3.2 [gedaagde sub 2] voert gemotiveerd verweer. Hij stelt, kort gezegd, dat hij zich – als lijsttrekker van EénNL - binnen de ruimte van het recht op vrijheid van meningsuiting heeft uitgelaten. Hij ontkent niet dat sprake is van krachtige taal, maar voelt zich verplicht, ook naar de kiezers toe, om bepaalde ontwikkelingen in de Nederlandse samenleving aan de kaak te stellen.
De uitspraak is niet zo geformuleerd met het doel om te kwetsen.
4. De beoordeling
4.1 [gedaagde sub 2] is ter zitting verschenen. Hij is lijsttrekker van EénNL maar is, gelet op het uittreksel uit het handelsregister, niet bevoegd om EénNL in rechte te vertegenwoordigen.
Voor EénNL heeft zich geen procureur gesteld. Dit betekent dat EénNL formeel niet ter zitting is verschenen.
Gelet op de aard van dit kort geding, de publiciteit terzake en de omstandigheid dat de dagvaarding aan de secretaris van EénNL is betekend, terwijl [gedaagde sub 2] ter terechtzitting is verschenen, moet worden geoordeeld dat de tijd, EénNL gelaten tussen de dagvaarding en de dag ter terechtzitting, hoewel zeer kort, voldoende was om in rechte te verschijnen. Tegen haar zal dus verstek verleend worden. Nu [gedaagde sub 2] echter zowel voor zichzelf, als in zijn hoedanigheid van lijsttrekker van EénNL heeft gesproken in de litigieuze uitlating, is daarmee ook het inhoudelijke standpunt van EénNL gegeven. De beslissing raakt dan ook zowel [gedaagde sub 2] als EénNL, zodat het rechtens niet aanvaardbaar is om uiteenlopende beslissingen te nemen; de uitspraak zal daarom ten opzichte van beide gedaagden gelijkluidend zijn.

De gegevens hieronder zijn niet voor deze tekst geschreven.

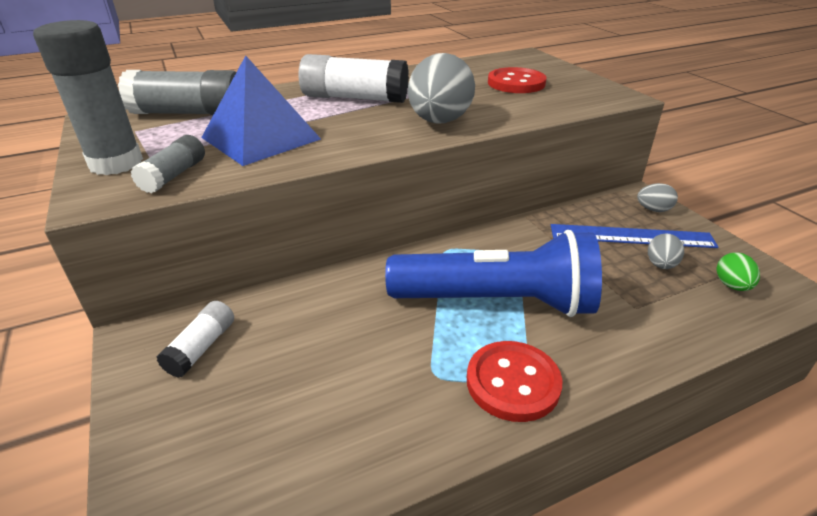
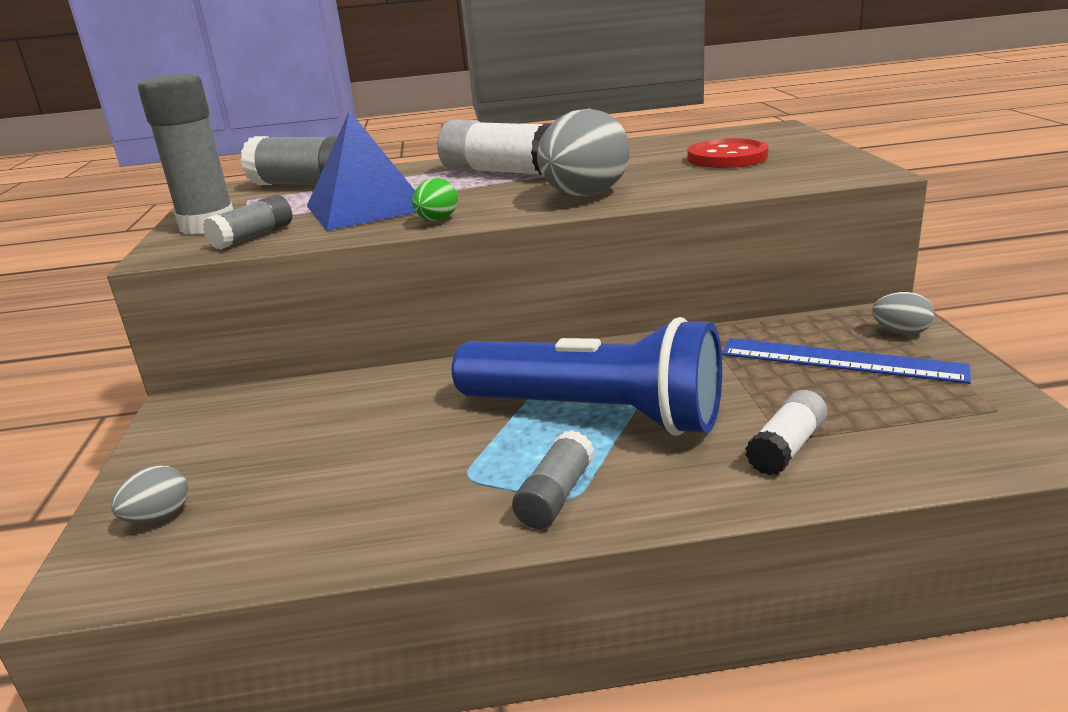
camera: 20 degrees right, 10 degrees down
white glue stick [157,301,234,377] -> white glue stick moved to [745,390,827,476]
red button [467,341,563,422] -> grey glue stick [512,430,594,529]
grey egg [648,233,684,269] -> grey egg moved to [111,465,188,524]
green egg [717,252,760,291] -> green egg moved to [412,178,458,221]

4.2 [eiser sub 1] heeft ter zitting desgevraagd medegedeeld dat de Vereniging niet kan worden aangemerkt als een ‘religieuze club’, maar dat zij wel werkt vanuit een islamitische visie. Iedereen kan lid worden van de Vereniging.
Ondanks dat in het kader van dit kort geding en bij gebreke van de precieze tekst van de doelstellingen/statuten en het feit dat het lidmaatschap zich niet alleen beperkt tot moslims, niet ten gronde beoordeeld kan worden of de Vereniging voldoende rechtens te respecteren belang heeft bij deze vordering, gelet op het relativiteitsvereiste, is de voorzieningenrechter van oordeel dat aannemelijk is dat de Vereniging voldoende belang heeft bij de door haar ingestelde vordering.
4.3 Eisers hebben aangifte gedaan, doch onduidelijk is of de Officier van Justitie besloten heeft om te vervolgen. Vanzelfsprekend kan in dit kader geen oordeel worden gegeven over de vraag of al dan niet sprake is van een strafbaar feit.
4.4 De grondslag van de onderhavige vorderingen is dus een onrechtmatige daad, gepleegd door gedaagden, gelegen in het –op tv en voor de radio- uitspreken van de zin: “De gevestigde orde keek in de jaren dertig weg toen de nazi’s opkwamen, nu gebeurt hetzelfde met de islamisering.”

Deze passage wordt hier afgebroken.